─── Dataset excerpt

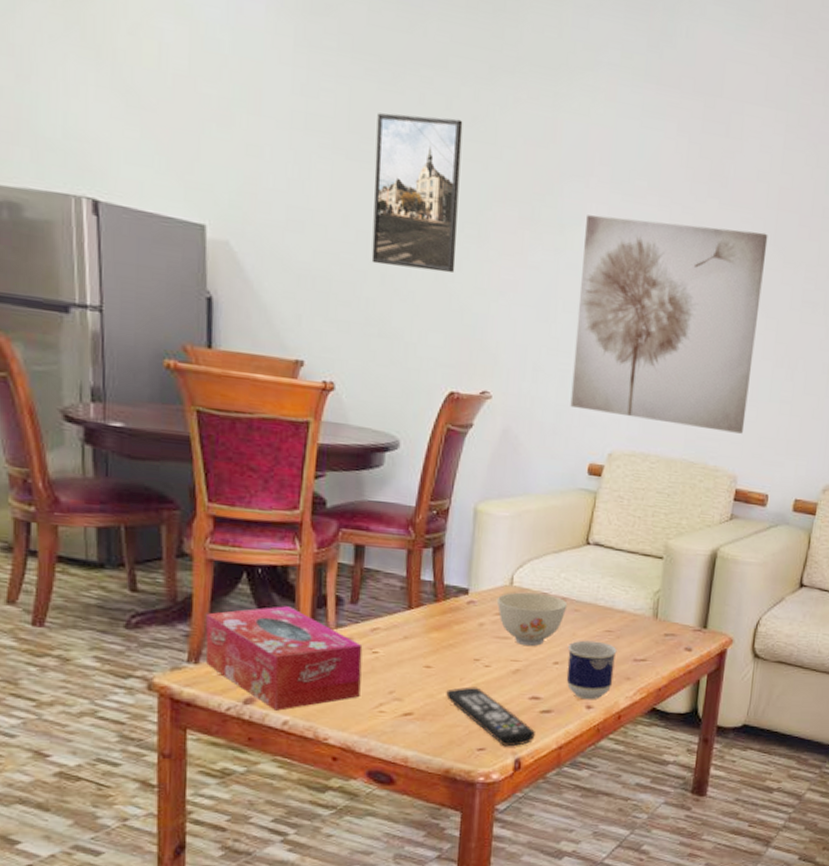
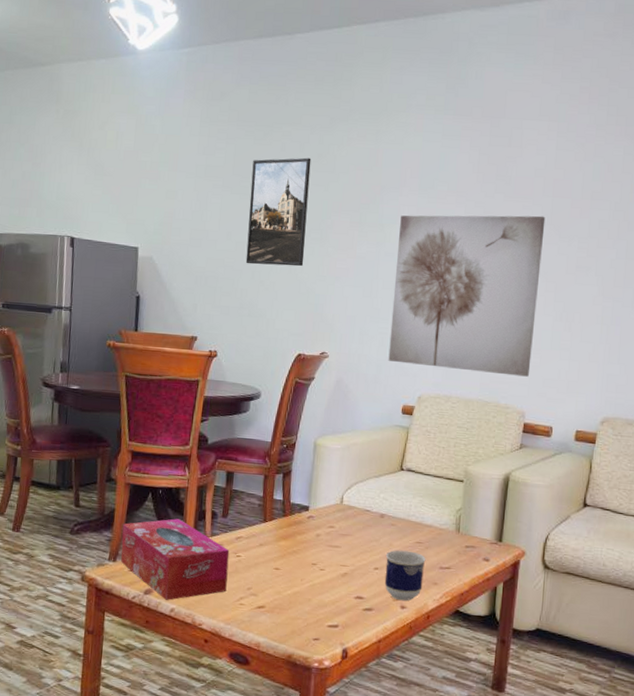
remote control: present [446,686,536,747] -> none [290,586,360,639]
bowl: present [496,592,568,646] -> none [330,509,386,554]

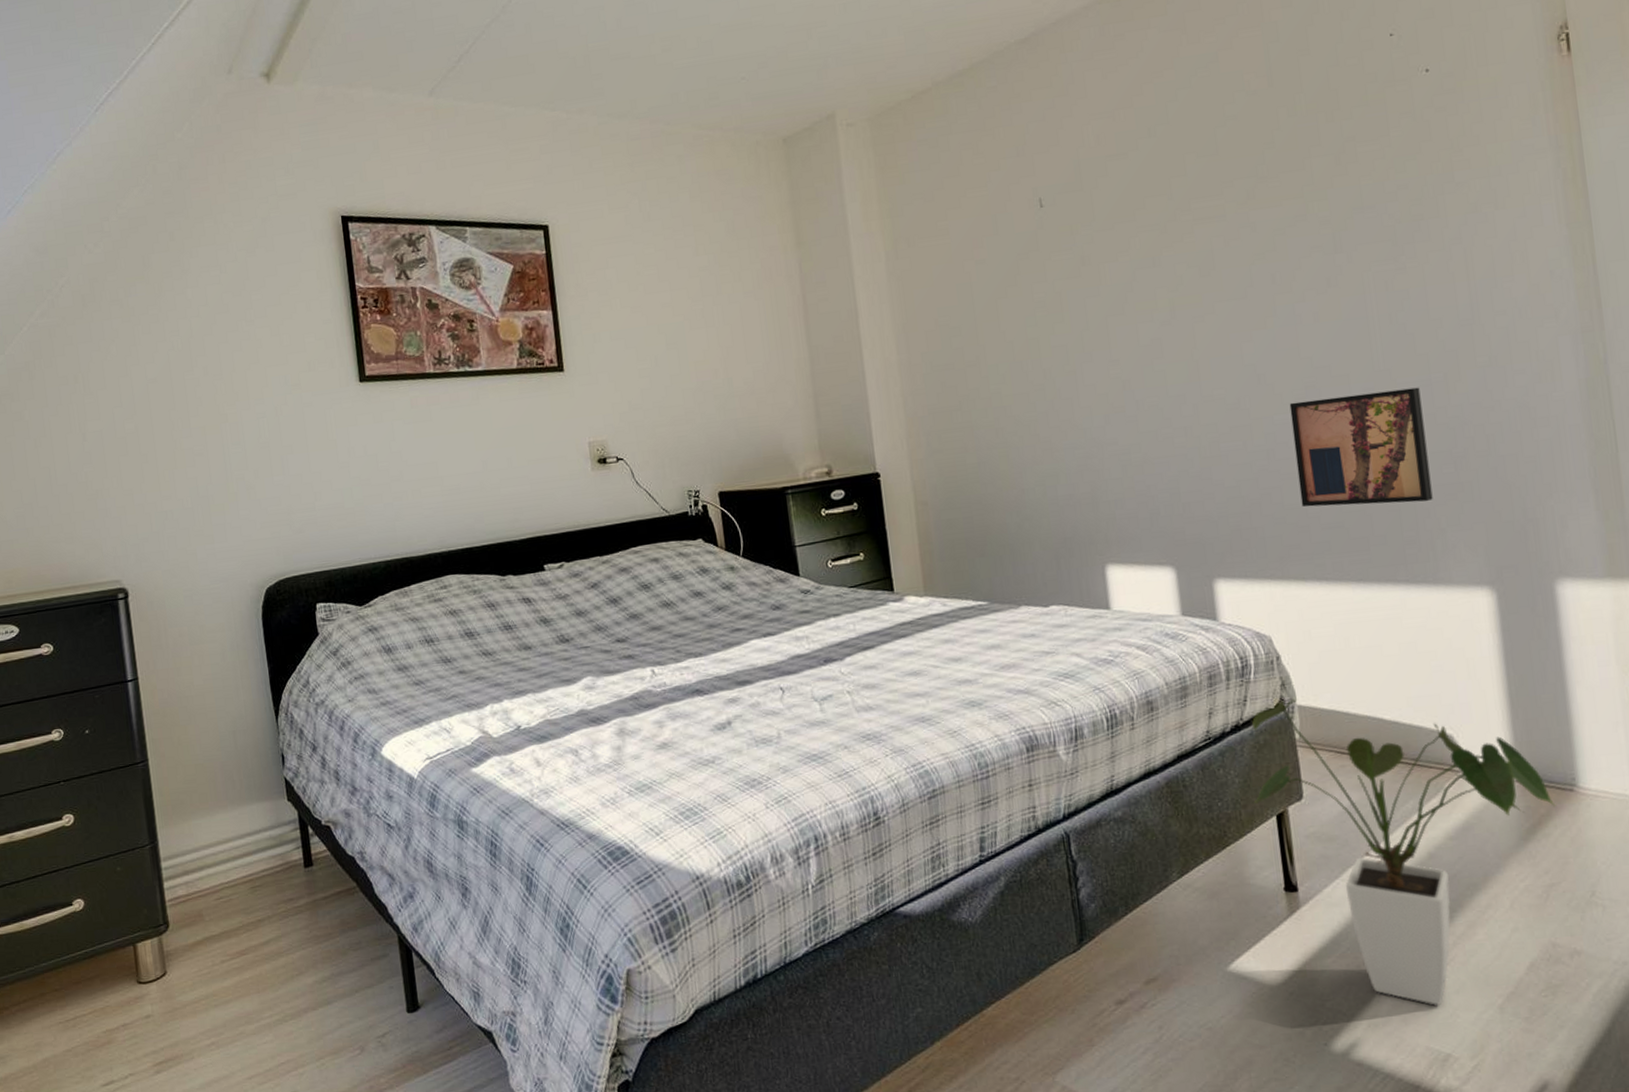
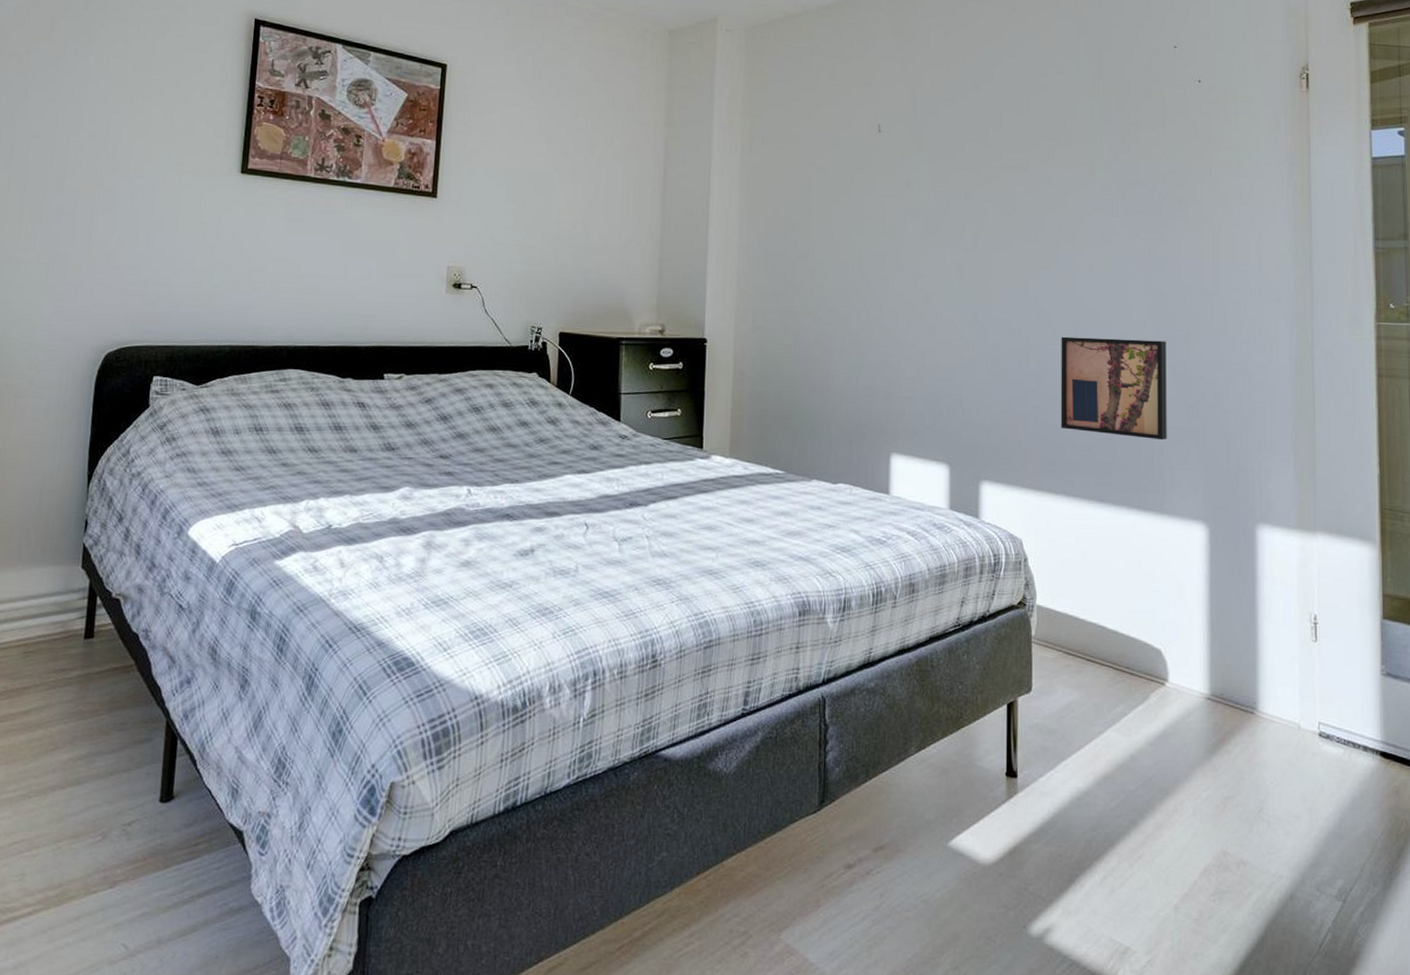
house plant: present [1251,699,1556,1005] -> none [989,599,1239,899]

──────

> [Exercise prompt]
Once the pictures are set aside, repeat the remaining data word for word.

> [Solution]
remote control: present [446,686,536,747] -> none [290,586,360,639]
bowl: present [496,592,568,646] -> none [330,509,386,554]

house plant: present [1251,699,1556,1005] -> none [989,599,1239,899]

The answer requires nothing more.